Material for the task section start

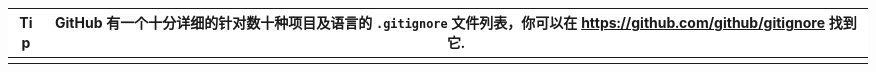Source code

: | Tip  | GitHub 有一个十分详细的针对数十种项目及语言的 `.gitignore` 文件列表，你可以在 https://github.com/github/gitignore 找到它. |
| ---- | ------------------------------------------------------------ |
|      |                                                              |













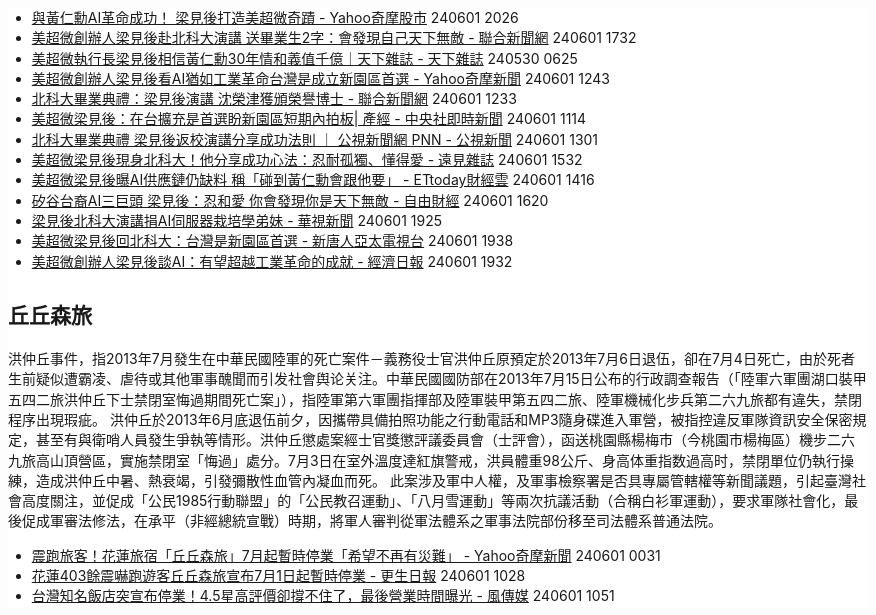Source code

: - [與黃仁勳AI革命成功！ 梁見後打造美超微奇蹟 - Yahoo奇摩股市](https://news.google.com/rss/articles/CBMi1QFodHRwczovL3R3LnN0b2NrLnlhaG9vLmNvbS92aWRlby8lRTglODglODclRTklQkIlODMlRTQlQkIlODElRTUlOEIlQjNhaSVFOSU5RCVBOSVFNSU5MSVCRCVFNiU4OCU5MCVFNSU4QSU5Ri0lRTYlQTIlODElRTglQTYlOEIlRTUlQkUlOEMlRTYlODklOTMlRTklODAlQTAlRTclQkUlOEUlRTglQjYlODUlRTUlQkUlQUUlRTUlQTUlODclRTglQjklOUYtMTIyNjE0MDMzLmh0bWzSAQA?oc=5 "與黃仁勳AI革命成功！ 梁見後打造美超微奇蹟 - Yahoo奇摩股市") 240601 2026
- [美超微創辦人梁見後赴北科大演講 送畢業生2字：會發現自己天下無敵 - 聯合新聞網](https://news.google.com/rss/articles/CBMiJ2h0dHBzOi8vdWRuLmNvbS9uZXdzL3N0b3J5LzY4OTgvODAwMzQwMtIBK2h0dHBzOi8vdWRuLmNvbS9uZXdzL2FtcC9zdG9yeS82OTI4LzgwMDM0MDI?oc=5 "美超微創辦人梁見後赴北科大演講 送畢業生2字：會發現自己天下無敵 - 聯合新聞網") 240601 1732
- [美超微執行長梁見後相信黃仁勳30年情和義值千億｜天下雜誌 - 天下雜誌](https://news.google.com/rss/articles/CBMiJWh0dHBzOi8vd3d3LmN3LmNvbS50dy9hcnRpY2xlLzUxMzA1ODjSAQA?oc=5 "美超微執行長梁見後相信黃仁勳30年情和義值千億｜天下雜誌 - 天下雜誌") 240530 0625
- [美超微創辦人梁見後看AI猶如工業革命台灣是成立新園區首選 - Yahoo奇摩新聞](https://news.google.com/rss/articles/CBMi4AFodHRwczovL3R3Lm5ld3MueWFob28uY29tLyVFNiVBMiU4MSVFOCVBNiU4QiVFNSVCRSU4QyVFNyU5QyU4QmFpJUU3JThDJUI2JUU1JUE2JTgyJUU1JUI3JUE1JUU2JUE1JUFEJUU5JTlEJUE5JUU1JTkxJUJELSVFNSU4RiVCMCVFNyU4MSVBMyVFNiU5OCVBRiVFNiU4OCU5MCVFNyVBQiU4QiVFNiU5NiVCMCVFNSU5QyU5MiVFNSU4RCU4MCVFOSVBNiU5NiVFOSU4MSVCOC0wMTQzMjIxMDMuaHRtbNIBAA?oc=5 "美超微創辦人梁見後看AI猶如工業革命台灣是成立新園區首選 - Yahoo奇摩新聞") 240601 1243
- [北科大畢業典禮：梁見後演講 沈榮津獲頒榮譽博士 - 聯合新聞網](https://news.google.com/rss/articles/CBMiJ2h0dHBzOi8vdWRuLmNvbS9uZXdzL3N0b3J5LzY4OTgvODAwMjk3ONIBK2h0dHBzOi8vdWRuLmNvbS9uZXdzL2FtcC9zdG9yeS82OTI4LzgwMDI5Nzg?oc=5 "北科大畢業典禮：梁見後演講 沈榮津獲頒榮譽博士 - 聯合新聞網") 240601 1233
- [美超微梁見後：在台擴充是首選盼新園區短期內拍板| 產經 - 中央社即時新聞](https://news.google.com/rss/articles/CBMiMWh0dHBzOi8vd3d3LmNuYS5jb20udHcvbmV3cy9hZmUvMjAyNDA2MDEwMDQ5LmFzcHjSAQA?oc=5 "美超微梁見後：在台擴充是首選盼新園區短期內拍板| 產經 - 中央社即時新聞") 240601 1114
- [北科大畢業典禮 梁見後返校演講分享成功法則 ｜ 公視新聞網 PNN - 公視新聞](https://news.google.com/rss/articles/CBMiJmh0dHBzOi8vbmV3cy5wdHMub3JnLnR3L2FydGljbGUvNjk3OTgx0gEqaHR0cHM6Ly9uZXdzLnB0cy5vcmcudHcvYXJ0aWNsZS82OTc5ODEvYW1w?oc=5 "北科大畢業典禮 梁見後返校演講分享成功法則 ｜ 公視新聞網 PNN - 公視新聞") 240601 1301
- [美超微梁見後現身北科大！他分享成功心法：忍耐孤獨、懂得愛 - 遠見雜誌](https://news.google.com/rss/articles/CBMiJWh0dHBzOi8vd3d3Lmd2bS5jb20udHcvYXJ0aWNsZS8xMTMyMjLSAQA?oc=5 "美超微梁見後現身北科大！他分享成功心法：忍耐孤獨、懂得愛 - 遠見雜誌") 240601 1532
- [美超微梁見後曝AI供應鏈仍缺料 稱「碰到黃仁勳會跟他要」 - ETtoday財經雲](https://news.google.com/rss/articles/CBMiKGh0dHBzOi8vZmluYW5jZS5ldHRvZGF5Lm5ldC9uZXdzLzI3NTAwNjLSAT1odHRwczovL2ZpbmFuY2UuZXR0b2RheS5uZXQvYW1wL2FtcF9uZXdzLnBocDc_bmV3c19pZD0yNzUwMDYy?oc=5 "美超微梁見後曝AI供應鏈仍缺料 稱「碰到黃仁勳會跟他要」 - ETtoday財經雲") 240601 1416
- [矽谷台裔AI三巨頭 梁見後：忍和愛 你會發現你是天下無敵 - 自由財經](https://news.google.com/rss/articles/CBMiMmh0dHBzOi8vZWMubHRuLmNvbS50dy9hcnRpY2xlL2JyZWFraW5nbmV3cy80NjkxODYx0gE2aHR0cHM6Ly9lYy5sdG4uY29tLnR3L2FtcC9hcnRpY2xlL2JyZWFraW5nbmV3cy80NjkxODYx?oc=5 "矽谷台裔AI三巨頭 梁見後：忍和愛 你會發現你是天下無敵 - 自由財經") 240601 1620
- [梁見後北科大演講捐AI伺服器栽培學弟妹 - 華視新聞](https://news.google.com/rss/articles/CBMiP2h0dHBzOi8vbmV3cy5jdHMuY29tLnR3L2N0cy9nZW5lcmFsLzIwMjQwNi8yMDI0MDYwMTIzMzE1NzguaHRtbNIBAA?oc=5 "梁見後北科大演講捐AI伺服器栽培學弟妹 - 華視新聞") 240601 1925
- [美超微梁見後回北科大：台灣是新園區首選 - 新唐人亞太電視台](https://news.google.com/rss/articles/CBMiNmh0dHBzOi8vd3d3Lm50ZHR2LmNvbS50dy9iNS8yMDI0MDYwMS92aWRlby8zOTE0NjguaHRtbNIBAA?oc=5 "美超微梁見後回北科大：台灣是新園區首選 - 新唐人亞太電視台") 240601 1938
- [美超微創辦人梁見後談AI：有望超越工業革命的成就 - 經濟日報](https://news.google.com/rss/articles/CBMiLmh0dHBzOi8vbW9uZXkudWRuLmNvbS9tb25leS9zdG9yeS81NjEyLzgwMDM0MDLSATJodHRwczovL21vbmV5LnVkbi5jb20vbW9uZXkvYW1wL3N0b3J5LzU2MTIvODAwMzQwMg?oc=5 "美超微創辦人梁見後談AI：有望超越工業革命的成就 - 經濟日報") 240601 1932

## 丘丘森旅

洪仲丘事件，指2013年7月發生在中華民國陸軍的死亡案件－義務役士官洪仲丘原預定於2013年7月6日退伍，卻在7月4日死亡，由於死者生前疑似遭霸凌、虐待或其他軍事醜聞而引发社會舆论关注。中華民國國防部在2013年7月15日公布的行政調查報告（「陸軍六軍團湖口裝甲五四二旅洪仲丘下士禁閉室悔過期間死亡案」），指陸軍第六軍團指揮部及陸軍裝甲第五四二旅、陸軍機械化步兵第二六九旅都有違失，禁閉程序出現瑕疵。
洪仲丘於2013年6月底退伍前夕，因攜帶具備拍照功能之行動電話和MP3隨身碟進入軍營，被指控違反軍隊資訊安全保密規定，甚至有與衛哨人員發生爭執等情形。洪仲丘懲處案經士官獎懲評議委員會（士評會），函送桃園縣楊梅市（今桃園市楊梅區）機步二六九旅高山頂營區，實施禁閉室「悔過」處分。7月3日在室外溫度達紅旗警戒，洪員體重98公斤、身高体重指数過高时，禁閉單位仍執行操練，造成洪仲丘中暑、熱衰竭，引發彌散性血管內凝血而死。
此案涉及軍中人權，及軍事檢察署是否具專屬管轄權等新聞議題，引起臺灣社會高度關注，並促成「公民1985行動聯盟」的「公民教召運動」、「八月雪運動」等兩次抗議活動（合稱白衫軍運動），要求軍隊社會化，最後促成軍審法修法，在承平（非經總統宣戰）時期，將軍人審判從軍法體系之軍事法院部份移至司法體系普通法院。
- [震跑旅客！花蓮旅宿「丘丘森旅」7月起暫時停業「希望不再有災難」 - Yahoo奇摩新聞](https://news.google.com/rss/articles/CBMijwJodHRwczovL3R3Lm5ld3MueWFob28uY29tLyVFOSU5QyU4NyVFOCVCNyU5MSVFNiU5NyU4NSVFNSVBRSVBMi0lRTglOEElQjElRTglOTMlQUUlRTYlOTclODUlRTUlQUUlQkYtJUU0JUI4JTk4JUU0JUI4JTk4JUU2JUEzJUFFJUU2JTk3JTg1LTclRTYlOUMlODglRTglQjUlQjclRTYlOUElQUIlRTYlOTklODIlRTUlODElOUMlRTYlQTUlQUQtJUU1JUI4JThDJUU2JTlDJTlCJUU0JUI4JThEJUU1JTg2JThEJUU2JTlDJTg5JUU3JTgxJUJEJUU5JTlCJUEzLTE2MzAyNjUxNC5odG1s0gEA?oc=5 "震跑旅客！花蓮旅宿「丘丘森旅」7月起暫時停業「希望不再有災難」 - Yahoo奇摩新聞") 240601 0031
- [花蓮403餘震嚇跑遊客丘丘森旅宣布7月1日起暫時停業 - 更生日報](https://news.google.com/rss/articles/CBMiJmh0dHBzOi8vd3d3LmtzbmV3cy5jb20udHcvdzIwMjQwNjAxMDIv0gEA?oc=5 "花蓮403餘震嚇跑遊客丘丘森旅宣布7月1日起暫時停業 - 更生日報") 240601 1028
- [台灣知名飯店突宣布停業！4.5星高評價卻撐不住了，最後營業時間曝光 - 風傳媒](https://news.google.com/rss/articles/CBMiJmh0dHBzOi8vd3d3LnN0b3JtLm1nL2xpZmVzdHlsZS81MTQyNzY30gEA?oc=5 "台灣知名飯店突宣布停業！4.5星高評價卻撐不住了，最後營業時間曝光 - 風傳媒") 240601 1051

Material for the task section end

**The task:**
Read the data above and count the lines that include "聯合新聞網". Answer only with the count.

**Exercise result:**
2